**Document section:**

- Nationality: Australian
- Born: 14 April 2009 (age 17) Melbourne, Victoria, Australia

USF2000 Championship career
- Debut season: 2025
- Current team: Pabst Racing
- Car number: 22
- Former teams: Jay Howard Driver Development
- Starts: 25
- Wins: 2
- Podiums: 6
- Poles: 2
- Fastest laps: 4
- Best finish: 12th in 2025

Previous series
- 2024: Ligier JS F4 Series

= Brad Majman =

Australian racing driver (born 2009)

Bradley Majman (born 14 April 2009) is an Australian racing driver who competes for Pabst Racing in the USF2000 Championship.

Majman is a member of A14 Management, overseen by two-time Formula One world champion Fernando Alonso.

== Career ==
Majman began karting at the age of five, before making his competitive debut in 2016. Primarily competing in the Australian Kart Championship until 2024, Majman most notably took the 2024 Junior Top Guns title in KA2, as well as finishing third in the national series in 2023 in the same class. Internationally, Majman won the 2019 SKUSA SuperNationals in the Micro Swift class, competed for Shamick Racing an extensive European programme between 2021 and 2022, and also represented Australia in the 2023 Asia Pacific Motorsport Games.

**Actions to take:**
• 1. Answer these questions using the Brad Majman article.
(a) Which team does Majman currently drive for in the USF2000 Championship?
(b) Who oversees A14 Management?
(c) In which class did Majman win the 2019 SKUSA SuperNationals?
• 2. Repeat part of the Brad Majman article word for word, starting at "Australian racing driver (born" and ending at "the USF2000 Championship.".

**Records from a dataset:**
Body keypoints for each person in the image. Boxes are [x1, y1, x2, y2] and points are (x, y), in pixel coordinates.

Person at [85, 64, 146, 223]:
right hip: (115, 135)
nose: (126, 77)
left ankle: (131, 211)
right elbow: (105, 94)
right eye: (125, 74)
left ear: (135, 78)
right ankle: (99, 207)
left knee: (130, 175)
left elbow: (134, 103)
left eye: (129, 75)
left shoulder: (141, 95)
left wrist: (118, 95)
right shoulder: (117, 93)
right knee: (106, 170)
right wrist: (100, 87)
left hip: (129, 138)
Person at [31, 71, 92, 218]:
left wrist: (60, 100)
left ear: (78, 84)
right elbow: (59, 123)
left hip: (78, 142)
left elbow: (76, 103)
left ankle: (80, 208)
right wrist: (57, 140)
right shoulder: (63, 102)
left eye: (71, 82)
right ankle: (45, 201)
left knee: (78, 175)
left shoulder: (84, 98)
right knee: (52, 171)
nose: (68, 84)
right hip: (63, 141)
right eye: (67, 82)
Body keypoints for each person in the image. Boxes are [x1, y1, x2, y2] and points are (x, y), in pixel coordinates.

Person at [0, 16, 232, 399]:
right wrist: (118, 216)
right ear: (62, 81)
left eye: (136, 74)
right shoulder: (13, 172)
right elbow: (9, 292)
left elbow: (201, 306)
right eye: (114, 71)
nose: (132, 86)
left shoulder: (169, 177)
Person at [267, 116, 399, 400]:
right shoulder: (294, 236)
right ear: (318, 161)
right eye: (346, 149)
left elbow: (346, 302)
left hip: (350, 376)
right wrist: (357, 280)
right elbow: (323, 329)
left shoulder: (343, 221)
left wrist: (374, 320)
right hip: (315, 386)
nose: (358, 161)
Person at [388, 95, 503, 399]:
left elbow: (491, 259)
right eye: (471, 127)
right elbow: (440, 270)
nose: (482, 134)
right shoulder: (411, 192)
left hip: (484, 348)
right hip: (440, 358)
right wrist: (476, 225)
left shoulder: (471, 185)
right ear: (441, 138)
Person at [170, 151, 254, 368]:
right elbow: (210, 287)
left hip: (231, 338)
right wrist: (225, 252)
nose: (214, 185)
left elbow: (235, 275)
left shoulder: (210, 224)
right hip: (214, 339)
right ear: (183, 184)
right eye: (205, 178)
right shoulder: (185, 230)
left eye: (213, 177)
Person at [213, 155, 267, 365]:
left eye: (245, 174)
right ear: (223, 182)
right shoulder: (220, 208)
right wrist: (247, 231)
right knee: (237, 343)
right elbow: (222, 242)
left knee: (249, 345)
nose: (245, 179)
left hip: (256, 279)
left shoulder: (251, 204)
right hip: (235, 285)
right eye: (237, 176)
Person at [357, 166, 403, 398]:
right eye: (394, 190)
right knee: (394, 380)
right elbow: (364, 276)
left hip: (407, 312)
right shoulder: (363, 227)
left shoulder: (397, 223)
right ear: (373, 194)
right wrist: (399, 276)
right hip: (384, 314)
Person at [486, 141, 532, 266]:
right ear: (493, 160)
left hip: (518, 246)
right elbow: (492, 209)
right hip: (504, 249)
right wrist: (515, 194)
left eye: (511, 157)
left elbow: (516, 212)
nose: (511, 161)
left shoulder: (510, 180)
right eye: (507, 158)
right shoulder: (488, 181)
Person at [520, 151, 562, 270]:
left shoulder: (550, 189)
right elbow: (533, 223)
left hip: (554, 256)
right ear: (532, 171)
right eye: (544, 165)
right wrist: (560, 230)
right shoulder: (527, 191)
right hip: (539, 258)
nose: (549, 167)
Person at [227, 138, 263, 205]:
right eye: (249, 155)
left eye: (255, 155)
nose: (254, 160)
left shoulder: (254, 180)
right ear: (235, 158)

**Problem solutions:**
• 1.
(a) Pabst Racing
(b) Fernando Alonso
(c) The Micro Swift class

• 2.
Australian racing driver (born 2009)

Bradley Majman (born 14 April 2009) is an Australian racing driver who competes for Pabst Racing in the USF2000 Championship.